I’m curious what people think of the game, if anyone took a look. I find that the VEX community has some different views than the FRC one when it comes to game design. I’ve read the manual cover to cover three or four times now over the last week, and I’m interested to have a conversation about it.
So, if you were (or are) doing FRC this year, what would you build? I’m thinking a catapult with belts to bring objects up seems like a good idea. Stay in the middle zone, get someone to pass you a ball for 10 points over the Truss for a 20 point boost. Catch and throw it into a high goal for another 20 points. That’s 30-40 points a ball, depending if you catch it, and leaves you with only needing one competent partner in an alliance of 3. Best case, one of them can go play defense on the opposing alliance, or they can work in tandem to quickly supply the throwing robot with more balls.
The game seems like it’s more driver focused than anything else. I’m really not sure what to make of it. The lack of opportunity to build massive wallbots is frustrating, but understandable. The 10 second programming period is too short to do fun things with your Autonomous routine. Having only one scoring object is a strange option, but not impossible to play around. It’s just going to be different compared to VEX games like Sack Attack and Gateway, or even Toss Up which has what we considered to be a lack of game objects to play with. I’m interested to see how the season plays out.
The thing I like about VRC games compared to FRC is that they are simple to understand. Take Sack Attack: you were able to understand the entire game (including point values) in under 2 minutes.
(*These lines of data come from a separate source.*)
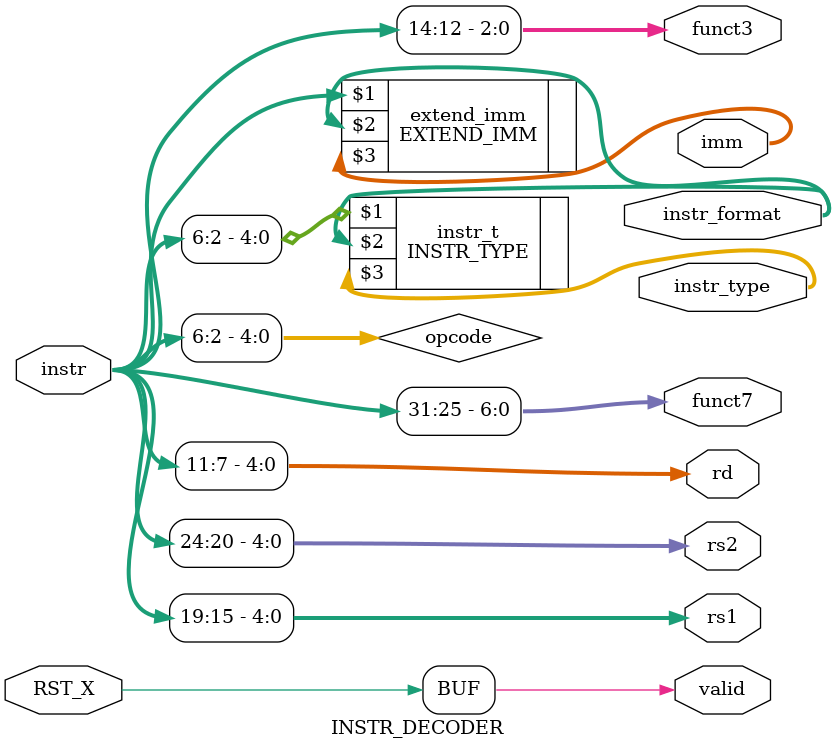
<source format=v>
module INSTR_DECODER(
    input wire RST_X,
    input wire [31:0] instr,
    output wire [4:0] rs1, rs2, rd,
    output wire [31:0] imm,
    output wire [2:0] funct3,
    output wire [6:0] funct7,
    output wire [4:0] instr_type,
    output wire [2:0] instr_format,
    output wire valid
);
    assign #5 rs1 = instr[19:15];
    assign #5 rs2 = instr[24:20];
    assign #5 rd = instr[11:7];
    assign #5 funct3 = instr[14:12];
    assign #5 funct7 = instr[31:25];
    
    wire [4:0] #5 opcode = instr[6:2];
 
    INSTR_TYPE instr_t(opcode, instr_format, instr_type);
    EXTEND_IMM extend_imm(instr, instr_format, imm);
    
    assign #5 valid = RST_X;
endmodule

</source>
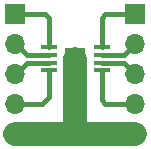
<source format=gbr>
G04 #@! TF.GenerationSoftware,KiCad,Pcbnew,(5.1.5-0-10_14)*
G04 #@! TF.CreationDate,2020-05-09T22:59:04-06:00*
G04 #@! TF.ProjectId,HVSSOP-8,48565353-4f50-42d3-982e-6b696361645f,rev?*
G04 #@! TF.SameCoordinates,Original*
G04 #@! TF.FileFunction,Copper,L1,Top*
G04 #@! TF.FilePolarity,Positive*
%FSLAX46Y46*%
G04 Gerber Fmt 4.6, Leading zero omitted, Abs format (unit mm)*
G04 Created by KiCad (PCBNEW (5.1.5-0-10_14)) date 2020-05-09 22:59:04*
%MOMM*%
%LPD*%
G04 APERTURE LIST*
%ADD10O,1.700000X1.700000*%
%ADD11R,1.700000X1.700000*%
%ADD12R,1.727200X1.854200*%
%ADD13R,1.371600X0.457200*%
%ADD14C,0.400000*%
%ADD15C,2.000000*%
G04 APERTURE END LIST*
D10*
X159512000Y-98806000D03*
X159512000Y-96266000D03*
X159512000Y-93726000D03*
X159512000Y-91186000D03*
D11*
X159512000Y-88646000D03*
D10*
X149352000Y-98806000D03*
X149352000Y-96266000D03*
X149352000Y-93726000D03*
X149352000Y-91186000D03*
D11*
X149352000Y-88646000D03*
D12*
X154432000Y-92456000D03*
D13*
X156641800Y-91490800D03*
X156641800Y-92125800D03*
X156641800Y-92786200D03*
X156641800Y-93421200D03*
X152222200Y-93421200D03*
X152222200Y-92786200D03*
X152222200Y-92125800D03*
X152222200Y-91490800D03*
D14*
X150291800Y-92125800D02*
X149352000Y-91186000D01*
X152222200Y-92125800D02*
X150291800Y-92125800D01*
X150291800Y-92786200D02*
X149352000Y-93726000D01*
X152222200Y-92786200D02*
X150291800Y-92786200D01*
X152222200Y-93421200D02*
X152222200Y-95681800D01*
X151638000Y-96266000D02*
X149352000Y-96266000D01*
X152222200Y-95681800D02*
X151638000Y-96266000D01*
X152222200Y-91490800D02*
X152222200Y-88976200D01*
X151892000Y-88646000D02*
X149352000Y-88646000D01*
X152222200Y-88976200D02*
X151892000Y-88646000D01*
X156641800Y-91490800D02*
X156641800Y-88976200D01*
X156972000Y-88646000D02*
X159512000Y-88646000D01*
X156641800Y-88976200D02*
X156972000Y-88646000D01*
X156641800Y-93421200D02*
X156641800Y-95935800D01*
X156972000Y-96266000D02*
X159512000Y-96266000D01*
X156641800Y-95935800D02*
X156972000Y-96266000D01*
X158572200Y-92786200D02*
X159512000Y-93726000D01*
X156641800Y-92786200D02*
X158572200Y-92786200D01*
X158572200Y-92125800D02*
X159512000Y-91186000D01*
X156641800Y-92125800D02*
X158572200Y-92125800D01*
D15*
X154432000Y-92456000D02*
X154432000Y-98806000D01*
X154432000Y-98806000D02*
X159512000Y-98806000D01*
X154432000Y-98806000D02*
X149352000Y-98806000D01*
M02*

</source>
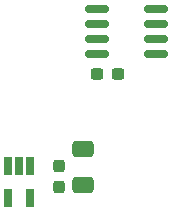
<source format=gtp>
G04 #@! TF.GenerationSoftware,KiCad,Pcbnew,6.0.6*
G04 #@! TF.CreationDate,2022-07-14T17:33:28+02:00*
G04 #@! TF.ProjectId,3D_power_meter,33445f70-6f77-4657-925f-6d657465722e,rev?*
G04 #@! TF.SameCoordinates,Original*
G04 #@! TF.FileFunction,Paste,Top*
G04 #@! TF.FilePolarity,Positive*
%FSLAX46Y46*%
G04 Gerber Fmt 4.6, Leading zero omitted, Abs format (unit mm)*
G04 Created by KiCad (PCBNEW 6.0.6) date 2022-07-14 17:33:28*
%MOMM*%
%LPD*%
G01*
G04 APERTURE LIST*
G04 Aperture macros list*
%AMRoundRect*
0 Rectangle with rounded corners*
0 $1 Rounding radius*
0 $2 $3 $4 $5 $6 $7 $8 $9 X,Y pos of 4 corners*
0 Add a 4 corners polygon primitive as box body*
4,1,4,$2,$3,$4,$5,$6,$7,$8,$9,$2,$3,0*
0 Add four circle primitives for the rounded corners*
1,1,$1+$1,$2,$3*
1,1,$1+$1,$4,$5*
1,1,$1+$1,$6,$7*
1,1,$1+$1,$8,$9*
0 Add four rect primitives between the rounded corners*
20,1,$1+$1,$2,$3,$4,$5,0*
20,1,$1+$1,$4,$5,$6,$7,0*
20,1,$1+$1,$6,$7,$8,$9,0*
20,1,$1+$1,$8,$9,$2,$3,0*%
G04 Aperture macros list end*
%ADD10RoundRect,0.237500X-0.300000X-0.237500X0.300000X-0.237500X0.300000X0.237500X-0.300000X0.237500X0*%
%ADD11RoundRect,0.237500X-0.237500X0.300000X-0.237500X-0.300000X0.237500X-0.300000X0.237500X0.300000X0*%
%ADD12RoundRect,0.250000X-0.650000X0.412500X-0.650000X-0.412500X0.650000X-0.412500X0.650000X0.412500X0*%
%ADD13R,0.650000X1.560000*%
%ADD14RoundRect,0.150000X0.825000X0.150000X-0.825000X0.150000X-0.825000X-0.150000X0.825000X-0.150000X0*%
G04 APERTURE END LIST*
D10*
X172787500Y-101600000D03*
X174512500Y-101600000D03*
D11*
X169575000Y-109450000D03*
X169575000Y-111175000D03*
D12*
X171575000Y-107937500D03*
X171575000Y-111062500D03*
D13*
X167125000Y-109400000D03*
X166175000Y-109400000D03*
X165225000Y-109400000D03*
X165225000Y-112100000D03*
X167125000Y-112100000D03*
D14*
X177735000Y-99905000D03*
X177735000Y-98635000D03*
X177735000Y-97365000D03*
X177735000Y-96095000D03*
X172785000Y-96095000D03*
X172785000Y-97365000D03*
X172785000Y-98635000D03*
X172785000Y-99905000D03*
M02*

</source>
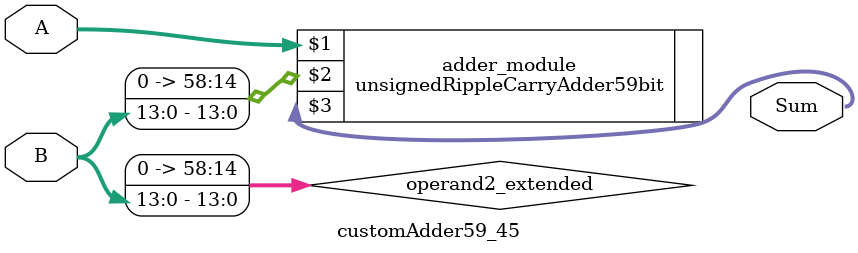
<source format=v>
module customAdder59_45(
                        input [58 : 0] A,
                        input [13 : 0] B,
                        
                        output [59 : 0] Sum
                );

        wire [58 : 0] operand2_extended;
        
        assign operand2_extended =  {45'b0, B};
        
        unsignedRippleCarryAdder59bit adder_module(
            A,
            operand2_extended,
            Sum
        );
        
        endmodule
        
</source>
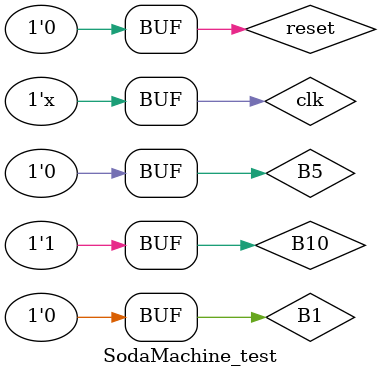
<source format=v>
`timescale 1ns / 1ps

module SodaMachine_test();
    reg clk, reset, B1, B5, B10;
    wire bottle, R1, R5;
    SodaMachine m(clk, reset, B1, B5, B10, bottle, R1, R5);
    always #10 clk = ~clk; 
    initial begin
     
        clk = 0;
        reset = 1;
        
        #15 reset = 0;
        #15 B1 = 1; B5 = 0; B10 = 0;
        #120 B1 = 0; B5 = 0; B10 = 1;
        
    end
    
endmodule

</source>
I still do not understand how Aerial Assist is scored, with reading the manual twice.
Well for scoring.
Its 10 points for scoring and then a but load of more points for ever unique robot/ zone combination.
Pretty much shooting is hard but worth little points while catching is annoying and inefficient in a time sense but worth more points than everything else.
This is what I saw on CD, and what I thought after watching the video.
During operator control, if you pass the game object to a robot in a different zone on the alliance before you score, you get 10 points. If you pass it to another robot in the third zone, that’s another 10 points. If you throw the ball over the truss, that’s 10 points. If you catch the ball, that’s 10 more points. If you score it in a high goal, all those point bonuses are added with a 10 point base score for hitting the high goal, for a maximum single score of 60 points. If the ball is scored in a low goal, you can get the 50 bonus points, but only one point for the final scoring maneuver, for a theoretical maximum of 51 points.
That… probably makes sense. If not, the video is pretty good.
Tabor, you don’t need to catch the ball to pull off an “assist.” You just have to push it to your partner in the next zone. A team of 3 wicked fast pushbots could score 21 points really quickly.
Ive thought about scaling the game down to VRC levels and using that as an “off season” event for Vex. (off season meaning the time between the last competitions and worlds for those teams not qualified)
Personally, I really love this game. From a strategic standpoint, there’s a whole lot of depth that is going into this game. Another thought is that if you have a bad alliance partner at a district or regional event or even Championships it’s going to really suck.
If I was competing in FRC this year, probably would’ve tried to go from the bot my team did for Rebound Rumble and make a lot of improvements.
Correct me if I’m wrong, but couldn’t two robots passing a ball back and forth across the truss the whole match rack up a lot of points. 20 points on each pass. No need to score in goals then, you could pass the whole match away.
Not exactly. First of all, you don’t get the point for passing until you complete a cycle. Secondly, there’s a maximum number of passing bonuses per cycle. Pass it twice (using all 3 robots), and you’ve got the 30 point bonus upon completing the cycle.